-- Opening Marker --

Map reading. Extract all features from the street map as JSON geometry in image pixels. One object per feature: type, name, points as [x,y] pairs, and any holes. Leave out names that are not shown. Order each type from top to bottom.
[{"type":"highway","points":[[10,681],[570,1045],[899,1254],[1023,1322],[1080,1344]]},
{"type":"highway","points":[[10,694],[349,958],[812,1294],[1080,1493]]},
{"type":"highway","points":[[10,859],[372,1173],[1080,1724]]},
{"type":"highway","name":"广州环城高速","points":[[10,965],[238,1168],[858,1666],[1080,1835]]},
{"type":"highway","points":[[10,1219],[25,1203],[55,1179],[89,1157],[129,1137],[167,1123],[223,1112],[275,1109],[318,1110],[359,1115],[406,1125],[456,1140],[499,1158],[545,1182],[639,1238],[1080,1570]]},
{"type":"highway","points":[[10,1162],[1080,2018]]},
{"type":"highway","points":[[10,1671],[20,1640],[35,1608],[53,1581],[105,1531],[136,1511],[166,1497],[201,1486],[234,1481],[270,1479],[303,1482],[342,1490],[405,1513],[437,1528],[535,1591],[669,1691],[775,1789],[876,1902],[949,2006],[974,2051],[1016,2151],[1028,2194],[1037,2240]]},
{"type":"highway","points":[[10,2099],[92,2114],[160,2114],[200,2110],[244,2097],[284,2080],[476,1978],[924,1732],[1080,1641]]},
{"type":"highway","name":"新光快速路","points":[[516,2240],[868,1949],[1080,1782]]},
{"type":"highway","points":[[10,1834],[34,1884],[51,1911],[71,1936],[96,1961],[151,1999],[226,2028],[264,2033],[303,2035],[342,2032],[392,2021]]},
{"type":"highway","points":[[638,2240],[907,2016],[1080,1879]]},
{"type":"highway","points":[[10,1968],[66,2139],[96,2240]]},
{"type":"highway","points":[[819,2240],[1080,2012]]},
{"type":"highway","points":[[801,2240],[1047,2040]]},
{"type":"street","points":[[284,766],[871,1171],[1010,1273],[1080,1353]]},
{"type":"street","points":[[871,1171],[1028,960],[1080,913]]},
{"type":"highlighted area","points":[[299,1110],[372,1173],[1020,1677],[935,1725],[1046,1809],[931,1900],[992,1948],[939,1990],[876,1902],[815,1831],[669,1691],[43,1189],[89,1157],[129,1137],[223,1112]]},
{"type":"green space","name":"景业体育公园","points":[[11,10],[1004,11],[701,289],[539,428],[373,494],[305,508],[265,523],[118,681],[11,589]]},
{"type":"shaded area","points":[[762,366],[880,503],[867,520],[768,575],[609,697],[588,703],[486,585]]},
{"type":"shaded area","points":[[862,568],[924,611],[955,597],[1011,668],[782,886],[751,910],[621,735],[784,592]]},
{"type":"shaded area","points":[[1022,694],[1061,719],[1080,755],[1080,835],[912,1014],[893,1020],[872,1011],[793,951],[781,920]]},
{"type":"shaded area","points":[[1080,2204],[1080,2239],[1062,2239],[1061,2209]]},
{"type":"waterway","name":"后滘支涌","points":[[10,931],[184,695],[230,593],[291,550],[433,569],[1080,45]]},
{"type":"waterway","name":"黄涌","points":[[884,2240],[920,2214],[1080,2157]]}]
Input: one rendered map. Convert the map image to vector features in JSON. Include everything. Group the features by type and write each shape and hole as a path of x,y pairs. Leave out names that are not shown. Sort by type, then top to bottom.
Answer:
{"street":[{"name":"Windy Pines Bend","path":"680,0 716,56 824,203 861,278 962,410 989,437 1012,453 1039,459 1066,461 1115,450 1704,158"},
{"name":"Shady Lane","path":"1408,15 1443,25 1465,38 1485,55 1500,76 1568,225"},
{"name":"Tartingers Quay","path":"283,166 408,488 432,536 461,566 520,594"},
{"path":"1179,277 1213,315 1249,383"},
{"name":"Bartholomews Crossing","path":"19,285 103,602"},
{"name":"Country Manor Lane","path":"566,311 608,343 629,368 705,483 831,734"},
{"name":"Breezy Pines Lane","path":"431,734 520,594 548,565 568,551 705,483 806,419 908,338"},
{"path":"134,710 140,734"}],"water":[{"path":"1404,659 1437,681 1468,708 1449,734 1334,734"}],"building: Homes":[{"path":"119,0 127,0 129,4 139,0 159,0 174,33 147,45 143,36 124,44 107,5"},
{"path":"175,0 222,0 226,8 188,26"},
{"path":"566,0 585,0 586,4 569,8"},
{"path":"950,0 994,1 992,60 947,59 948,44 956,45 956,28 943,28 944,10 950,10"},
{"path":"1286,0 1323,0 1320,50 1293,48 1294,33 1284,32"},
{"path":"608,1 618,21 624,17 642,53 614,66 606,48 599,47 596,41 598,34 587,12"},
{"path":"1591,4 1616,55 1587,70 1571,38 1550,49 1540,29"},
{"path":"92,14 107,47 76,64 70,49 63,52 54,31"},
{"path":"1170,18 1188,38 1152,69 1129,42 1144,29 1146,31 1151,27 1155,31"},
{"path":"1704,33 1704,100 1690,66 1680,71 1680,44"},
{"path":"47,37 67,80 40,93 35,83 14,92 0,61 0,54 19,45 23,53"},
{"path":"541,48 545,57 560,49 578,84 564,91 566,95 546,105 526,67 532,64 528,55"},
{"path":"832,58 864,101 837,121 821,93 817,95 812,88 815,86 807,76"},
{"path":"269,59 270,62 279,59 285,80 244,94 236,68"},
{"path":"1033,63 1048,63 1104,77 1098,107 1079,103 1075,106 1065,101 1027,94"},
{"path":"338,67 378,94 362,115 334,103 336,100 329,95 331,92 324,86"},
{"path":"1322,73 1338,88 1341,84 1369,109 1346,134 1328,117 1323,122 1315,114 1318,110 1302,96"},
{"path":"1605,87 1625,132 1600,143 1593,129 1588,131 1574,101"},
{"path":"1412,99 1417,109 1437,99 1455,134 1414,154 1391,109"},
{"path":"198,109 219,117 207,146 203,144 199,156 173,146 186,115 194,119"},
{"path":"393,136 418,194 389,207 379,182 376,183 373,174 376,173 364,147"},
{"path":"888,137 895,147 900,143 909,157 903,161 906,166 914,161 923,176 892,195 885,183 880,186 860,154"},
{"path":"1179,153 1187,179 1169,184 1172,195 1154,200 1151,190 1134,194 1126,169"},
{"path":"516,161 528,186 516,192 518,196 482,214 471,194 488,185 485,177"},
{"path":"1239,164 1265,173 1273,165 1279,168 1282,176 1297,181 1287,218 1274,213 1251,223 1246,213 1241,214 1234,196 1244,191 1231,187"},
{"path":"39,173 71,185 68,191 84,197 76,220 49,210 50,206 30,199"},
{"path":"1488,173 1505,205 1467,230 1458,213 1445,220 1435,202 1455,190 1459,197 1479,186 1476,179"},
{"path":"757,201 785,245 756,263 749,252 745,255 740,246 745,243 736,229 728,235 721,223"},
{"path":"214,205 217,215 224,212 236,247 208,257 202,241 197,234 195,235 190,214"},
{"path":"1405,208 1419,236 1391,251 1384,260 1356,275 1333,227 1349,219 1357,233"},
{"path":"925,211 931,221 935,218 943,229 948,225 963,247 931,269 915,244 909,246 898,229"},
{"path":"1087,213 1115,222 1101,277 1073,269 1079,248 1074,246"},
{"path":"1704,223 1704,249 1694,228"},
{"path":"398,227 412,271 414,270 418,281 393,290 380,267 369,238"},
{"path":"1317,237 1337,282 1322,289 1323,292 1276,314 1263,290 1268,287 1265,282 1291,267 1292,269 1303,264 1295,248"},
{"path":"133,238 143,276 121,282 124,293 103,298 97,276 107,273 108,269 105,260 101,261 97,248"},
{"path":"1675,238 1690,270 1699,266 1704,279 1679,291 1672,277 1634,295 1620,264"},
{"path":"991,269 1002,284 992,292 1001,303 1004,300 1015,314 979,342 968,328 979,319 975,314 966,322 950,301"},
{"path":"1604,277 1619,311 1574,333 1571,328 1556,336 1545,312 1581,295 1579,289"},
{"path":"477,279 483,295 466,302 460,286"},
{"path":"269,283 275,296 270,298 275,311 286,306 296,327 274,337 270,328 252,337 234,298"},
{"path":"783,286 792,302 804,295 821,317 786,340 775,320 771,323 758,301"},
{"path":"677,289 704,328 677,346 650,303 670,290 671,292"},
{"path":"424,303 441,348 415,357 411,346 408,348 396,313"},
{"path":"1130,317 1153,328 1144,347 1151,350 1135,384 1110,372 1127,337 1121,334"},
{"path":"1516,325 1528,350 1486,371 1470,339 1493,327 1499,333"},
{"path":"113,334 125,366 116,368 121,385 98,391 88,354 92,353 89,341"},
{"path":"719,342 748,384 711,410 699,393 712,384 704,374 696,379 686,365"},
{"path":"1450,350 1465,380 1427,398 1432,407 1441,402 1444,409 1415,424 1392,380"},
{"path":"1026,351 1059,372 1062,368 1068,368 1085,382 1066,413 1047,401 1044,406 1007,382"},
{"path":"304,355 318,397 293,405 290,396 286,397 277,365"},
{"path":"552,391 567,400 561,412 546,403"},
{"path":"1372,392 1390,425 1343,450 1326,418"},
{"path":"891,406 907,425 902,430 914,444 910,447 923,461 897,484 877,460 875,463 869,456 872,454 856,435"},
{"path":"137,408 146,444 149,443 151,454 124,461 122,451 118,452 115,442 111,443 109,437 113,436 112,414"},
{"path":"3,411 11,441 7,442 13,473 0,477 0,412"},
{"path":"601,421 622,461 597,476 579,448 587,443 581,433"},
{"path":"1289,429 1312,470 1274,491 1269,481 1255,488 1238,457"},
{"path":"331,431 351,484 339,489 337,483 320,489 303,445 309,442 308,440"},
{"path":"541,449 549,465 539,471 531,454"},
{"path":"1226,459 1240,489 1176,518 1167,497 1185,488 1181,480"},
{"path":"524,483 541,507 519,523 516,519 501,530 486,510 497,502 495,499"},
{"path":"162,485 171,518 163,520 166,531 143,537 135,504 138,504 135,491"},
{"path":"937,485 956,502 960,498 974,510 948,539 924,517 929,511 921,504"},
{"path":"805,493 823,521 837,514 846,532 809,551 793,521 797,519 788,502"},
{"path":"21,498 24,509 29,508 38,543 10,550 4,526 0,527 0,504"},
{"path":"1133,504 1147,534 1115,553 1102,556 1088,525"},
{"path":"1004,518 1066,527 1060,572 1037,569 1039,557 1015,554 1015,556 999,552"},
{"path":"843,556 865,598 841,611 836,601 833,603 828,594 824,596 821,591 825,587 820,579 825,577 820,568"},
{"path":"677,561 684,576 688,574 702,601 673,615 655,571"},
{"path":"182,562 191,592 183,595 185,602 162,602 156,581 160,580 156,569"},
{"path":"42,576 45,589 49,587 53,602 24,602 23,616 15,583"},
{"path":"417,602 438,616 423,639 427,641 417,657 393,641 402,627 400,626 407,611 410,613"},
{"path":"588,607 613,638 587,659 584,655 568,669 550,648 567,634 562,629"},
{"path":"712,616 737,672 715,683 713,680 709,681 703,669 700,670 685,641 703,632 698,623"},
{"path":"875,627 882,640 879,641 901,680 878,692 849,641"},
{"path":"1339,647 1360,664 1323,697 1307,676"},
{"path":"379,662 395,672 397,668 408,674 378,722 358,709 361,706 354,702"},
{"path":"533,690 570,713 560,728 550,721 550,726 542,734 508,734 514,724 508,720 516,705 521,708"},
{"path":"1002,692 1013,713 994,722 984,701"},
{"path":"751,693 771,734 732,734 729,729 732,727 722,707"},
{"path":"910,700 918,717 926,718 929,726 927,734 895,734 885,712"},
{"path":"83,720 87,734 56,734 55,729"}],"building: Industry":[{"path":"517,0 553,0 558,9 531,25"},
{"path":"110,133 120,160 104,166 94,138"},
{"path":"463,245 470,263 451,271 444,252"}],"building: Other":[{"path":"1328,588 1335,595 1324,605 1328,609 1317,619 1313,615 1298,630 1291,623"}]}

-- Closing Marker --

A single number is the whole answer here: the number of lines in the data that include "Lane".

3